Zach and Joey knew this wasn’t real, hell half the school probably believed the true rumor Alicia and Lydia started, but they didn’t know for sure. It helped that Zach did, that there was someone who knew it wasn’t like that and treated me just the same, like I was there to amuse him.
So while him being a total jerk comforted me in one sense, I also appreciated a break from Zach at the play. The theater wasn’t what he considered quality entertainment. Ryan and I hadn’t really gone together, but Lydia didn’t respond to my texts, so the two of us technically went together.
I had to figure out a way to get Lydia while pretending to be with Ryan. I was meeting with the scholarship guys, I would get on their radar, and hopefully things would go from there. They wouldn’t have to know I was dating Lydia; I was getting good at hiding things.
No, that was being unfair. To myself. Maybe I was having a conscience. I had no time for anything pesky like that. My family wasn’t rich, so I needed scholarships as much as anyone. And I was an ally, I was part of that whole LGBT+ thing, right? So, I counted.
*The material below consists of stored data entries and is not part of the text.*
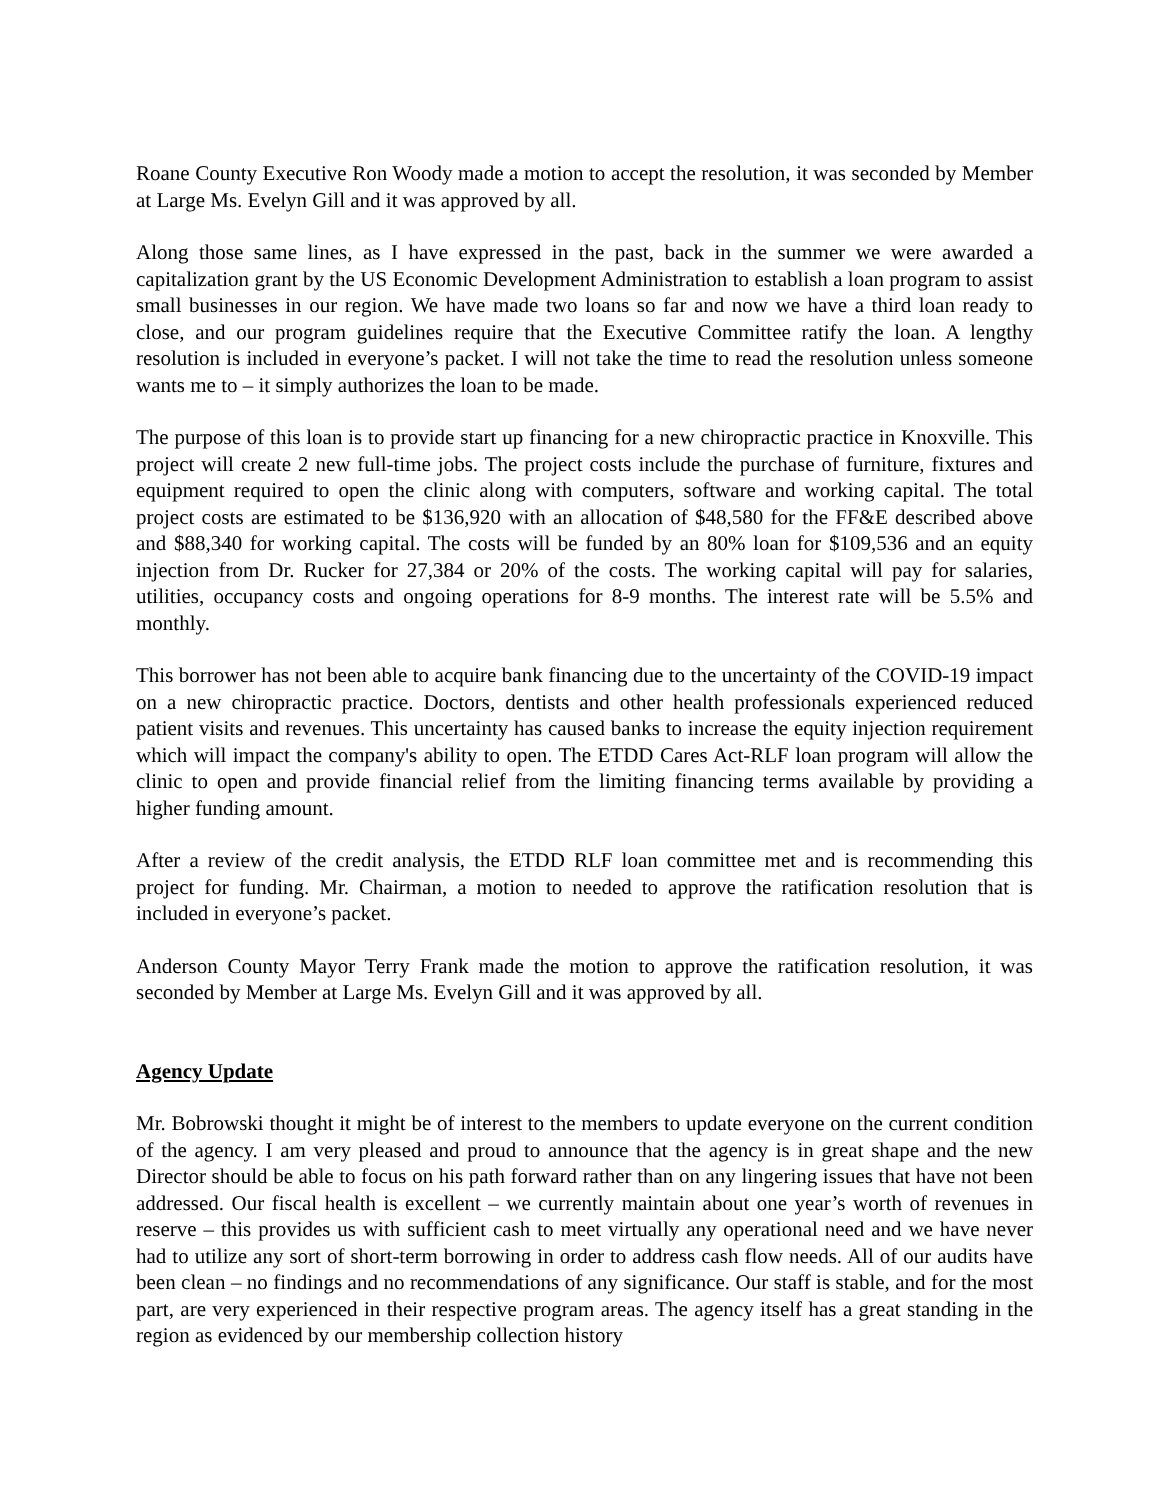Roane County Executive Ron Woody made a motion to accept the resolution, it was seconded by Member at Large Ms. Evelyn Gill and it was approved by all.
Along those same lines, as I have expressed in the past, back in the summer we were awarded a capitalization grant by the US Economic Development Administration to establish a loan program to assist small businesses in our region. We have made two loans so far and now we have a third loan ready to close, and our program guidelines require that the Executive Committee ratify the loan. A lengthy resolution is included in everyone’s packet. I will not take the time to read the resolution unless someone wants me to – it simply authorizes the loan to be made.
The purpose of this loan is to provide start up financing for a new chiropractic practice in Knoxville. This project will create 2 new full-time jobs. The project costs include the purchase of furniture, fixtures and equipment required to open the clinic along with computers, software and working capital. The total project costs are estimated to be $136,920 with an allocation of $48,580 for the FF&E described above and $88,340 for working capital. The costs will be funded by an 80% loan for $109,536 and an equity injection from Dr. Rucker for 27,384 or 20% of the costs. The working capital will pay for salaries, utilities, occupancy costs and ongoing operations for 8-9 months. The interest rate will be 5.5% and monthly.
This borrower has not been able to acquire bank financing due to the uncertainty of the COVID-19 impact on a new chiropractic practice. Doctors, dentists and other health professionals experienced reduced patient visits and revenues. This uncertainty has caused banks to increase the equity injection requirement which will impact the company's ability to open. The ETDD Cares Act-RLF loan program will allow the clinic to open and provide financial relief from the limiting financing terms available by providing a higher funding amount.
After a review of the credit analysis, the ETDD RLF loan committee met and is recommending this project for funding. Mr. Chairman, a motion to needed to approve the ratification resolution that is included in everyone’s packet.
Anderson County Mayor Terry Frank made the motion to approve the ratification resolution, it was seconded by Member at Large Ms. Evelyn Gill and it was approved by all.
Agency Update
Mr. Bobrowski thought it might be of interest to the members to update everyone on the current condition of the agency. I am very pleased and proud to announce that the agency is in great shape and the new Director should be able to focus on his path forward rather than on any lingering issues that have not been addressed. Our fiscal health is excellent – we currently maintain about one year’s worth of revenues in reserve – this provides us with sufficient cash to meet virtually any operational need and we have never had to utilize any sort of short-term borrowing in order to address cash flow needs. All of our audits have been clean – no findings and no recommendations of any significance. Our staff is stable, and for the most part, are very experienced in their respective program areas. The agency itself has a great standing in the region as evidenced by our membership collection history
I knew this should be wrong. Why didn’t I feel that guilty about it?
This was the perfect time to make something happen with Lydia, but I ended up babysitting Ryan.
Maybe that wasn’t fair. He was normally pretty entertaining, but he was hilarious when drunk. I’d get distracted and turn back to Lydia, but Alicia was keeping her company, so I’d make sure Ryan didn’t accidentally kill himself somehow. He broke his leg totally sober, so it could happen.
Lydia and Alicia were giggling about something on one side of me, and Ryan’s head fell on my shoulder. We were supposed to be dating, so I let it happen, but the moment felt weirdly intimate as a slower song started to play.
Well, it felt weirdly intimate for a second or two, until a third wheel stood in front of us.
“Zach!” Ryan yelled right in my ear, the full force of that dopey drunk grin now turned on my best friend.
What was he doing here? “You didn’t even come to the show,” I pointed out.
“Gross,” he said. Then he nodded to Alicia. “No offense.”
“I had to sit through a baseball game for these two.” She gestured to me and Ryan. “I totally get it.”
“That’s like a party foul,” I insisted.
“I brought booze,” Zach added, holding up a dark-colored bottle of something he purchased with his fake I.D. It wasn’t like he could steal liquor from his house. Oh yeah.
He really should know this, but in case he didn’t, I informed him, “Muslims aren’t supposed to drink.”
He sent me an incredulous look. “No one here is supposed to drink. We’re all minors.”
So as I understood it, “That makes you, like, double wrong.”
“Ignore him,” Lydia said to my best friend while keeping her eyes on the alcohol. “You’re totally welcome.”